The National Financial Reporting Authority (NFRA) : Applicability, Functions and Duties
The National Financial Reporting Authority (NFRA) is a body constituted by the central government under the provisions of Section 132 of the Companies Act, 2013. The Ministry of corporate affairs notified the constitution of this authority with effect from 1st October 2018.
The Ministry also notified the sub section (1) and (12) of section 132 with effect from 1st October 2018.
In a separate notification the MCA appoints the 24th October, 2018 as the date on which the sub-sections (2), (4), (5), (10), (13), (14) and (15) of section 132 of the said Act shall come into force.
The Ministry also notified the National Financial Reporting Authority Rules, 2018 on 14th November, 2018.
There are two basic objective of central government behind constitution of NFRA :
1. Independent Authority: NFRA is a independent regulatory body to oversight the absolute enforcement of accounting and audit laws.
2. Transparency in Reporting: NFRA will Oversee the quality of financial reporting of corporate entities to improve transparency of financial information in such reporting.

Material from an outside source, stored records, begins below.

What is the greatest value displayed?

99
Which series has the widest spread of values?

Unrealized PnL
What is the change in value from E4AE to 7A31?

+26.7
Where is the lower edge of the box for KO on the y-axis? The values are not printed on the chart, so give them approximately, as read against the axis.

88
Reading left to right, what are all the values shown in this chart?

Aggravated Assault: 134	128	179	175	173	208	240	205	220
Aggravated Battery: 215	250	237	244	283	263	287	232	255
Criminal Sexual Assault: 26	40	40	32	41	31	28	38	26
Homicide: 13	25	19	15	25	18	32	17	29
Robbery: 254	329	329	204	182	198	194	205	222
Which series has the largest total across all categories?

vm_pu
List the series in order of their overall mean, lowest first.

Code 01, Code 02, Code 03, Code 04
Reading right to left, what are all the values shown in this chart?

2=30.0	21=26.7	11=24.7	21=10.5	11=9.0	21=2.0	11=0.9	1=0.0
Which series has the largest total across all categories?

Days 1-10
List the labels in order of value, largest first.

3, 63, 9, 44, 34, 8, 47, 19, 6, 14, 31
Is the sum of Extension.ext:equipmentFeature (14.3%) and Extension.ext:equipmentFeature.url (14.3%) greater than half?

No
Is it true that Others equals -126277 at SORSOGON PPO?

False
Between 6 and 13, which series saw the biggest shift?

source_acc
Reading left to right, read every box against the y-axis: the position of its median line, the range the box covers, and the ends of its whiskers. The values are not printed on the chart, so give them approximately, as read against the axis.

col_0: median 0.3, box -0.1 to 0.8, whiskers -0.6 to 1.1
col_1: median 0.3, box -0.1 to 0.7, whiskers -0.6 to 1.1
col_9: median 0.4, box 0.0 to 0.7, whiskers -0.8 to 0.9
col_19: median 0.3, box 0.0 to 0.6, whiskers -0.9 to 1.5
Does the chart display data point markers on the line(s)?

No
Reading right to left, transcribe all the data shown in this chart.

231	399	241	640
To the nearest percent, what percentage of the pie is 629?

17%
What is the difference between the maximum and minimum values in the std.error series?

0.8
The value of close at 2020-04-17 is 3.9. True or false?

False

Applicability of NFRA: Rule 3 of NFRA Rules,2018
(A.) The Authority (NFRA) shall have power to monitor and enforce compliance with accounting standards and auditing standards, oversee the quality of service or undertake investigation of the auditors of the following class of companies and bodies corporate, namely:-
1. Companies listed in India or outside India;
2. Unlisted public companies having
Paid-up capital of not less than rupees five hundred crores (500 cr) or
Annual turnover of not less than rupees one thousand crores (1,000 cr) or
In aggregate, outstanding loans, debentures and deposits of not less than rupees five hundred crores (500 cr)
(As on the 31st March of immediately preceding financial year)
3. Insurance companies, Banking companies, Companies engaged in the generation or supply of electricity, companies governed by any special Act for the time being in force or bodies corporate incorporated by an Act in accordance with clauses (b), (c), (d), (e) and (f) of sub-section (4) of section 1 of the Act;
4. Any body corporate or company or person, or any class of bodies corporate or companies or persons, on a reference made to the Authority by the Central Government in public interest; and
5. A body corporate incorporated or registered outside India, which is a subsidiary or associate company of any company or body corporate incorporated or registered in India as referred to in clauses (a) to (d), if the income or net worth of such subsidiary or associate company exceeds twenty per cent. of the consolidated income or consolidated networth of such company.
(B) Every existing body corporate other than a company governed by these rules, shall inform the Authority within thirty days of the commencement of these rules, in Form NFRA-1, the particulars of the auditor as on the date of commencement of these rules.
(C) Every body corporate, other than a company formed in India and governed under this rule shall, within fifteen days of appointment of an auditor under sub-section (1) of section 139, inform the Authority in Form NFRA-1, the particulars of the auditor appointed by such body corporate:
Provided that a body corporate governed under clause (e) of sub-rule (1) shall provide details of appointment of its auditor in Form NFRA-1.
(4) A company or a body corporate other than a company governed under this rule shall continue to be governed by the Authority for a period of three years after it ceases to be listed or its paid-up capital or turnover or aggregate of loans, debentures and deposits falls below the limit stated therein.
Every auditor (referred to in rule 3 ) shall file a return with the Authority on or before 30th April every year in such form as may be specified by the Central Government.
Functions and duties of the Authority.
(1) The NFRA shall protect the public interest and the interests of investors, creditors and others associated with the companies or bodies corporate governed under rule 3 by establishing high quality standards of accounting and auditing and exercising effective oversight of accounting functions performed by the companies and bodies corporate and auditing functions performed by auditors.
(2) In particular, and without prejudice to the generality of the foregoing, the Authority shall:
Maintain details of particulars of auditors appointed in the companies and bodies corporate specified in rule 3;
Recommend accounting standards and auditing standards for approval by the Central Government;
Monitor and enforce compliance with accounting standards and auditing standards;
Oversee the quality of service of the professions associated with ensuring compliance with such standards and suggest measures for improvement in the quality of service;
Promote awareness in relation to the compliance of accounting standards and auditing standards;
Co-operate with national and international organisations of independent audit regulators in establishing and overseeing adherence to accounting standards and auditing standards; and
Perform such other functions and duties as may be necessary or incidental to the aforesaid functions and duties.
Punishment in case of non-compliance.-
If a company or any officer of a company or an auditor or any other person contravenes any of the provisions of these rules, the company and every officer of the company who is in default or the auditor or such other person shall be punishable as per the provisions of section 450 of the Act.